» WORK TASK
Print out each record below, unaltered and complete, without its images.

» DATA PROVIDED
☆ ☆ ☆ ☆ ☆ ☆ ☆
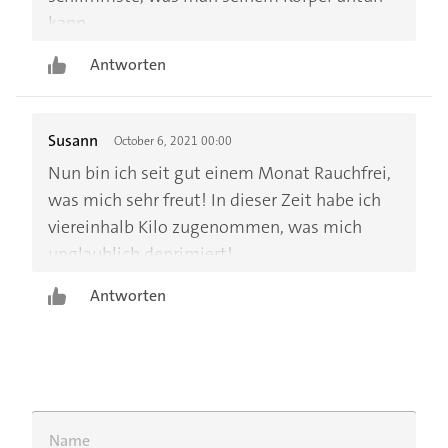
kann.
Antworten
Susann
October 6, 2021 00:00
Nun bin ich seit gut einem Monat Rauchfrei,
was mich sehr freut! In dieser Zeit habe ich
viereinhalb Kilo zugenommen, was mich
unglaublich deprimiert!
Antworten
Name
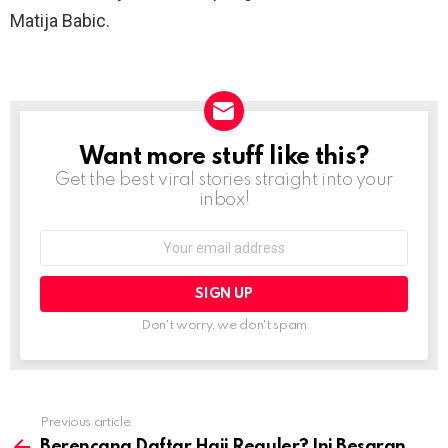
Matija Babic.
Want more stuff like this?
NEWSLETTER
Get the best viral stories straight into your
inbox!
Email
address:
Don't worry, we don't spam
Previous article
See
more
Berencana Daftar Haji Reguler? Ini Besaran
☆ ☆ ☆ ☆ ☆ ☆ ☆
» RESULT FOR THIS EXERCISE
kann.
Antworten
Susann
October 6, 2021 00:00
Nun bin ich seit gut einem Monat Rauchfrei,
was mich sehr freut! In dieser Zeit habe ich
viereinhalb Kilo zugenommen, was mich
unglaublich deprimiert!
Antworten
Name
Matija Babic.
Want more stuff like this?
NEWSLETTER
Get the best viral stories straight into your
inbox!
Email
address:
Don't worry, we don't spam
Previous article
See
more
Berencana Daftar Haji Reguler? Ini Besaran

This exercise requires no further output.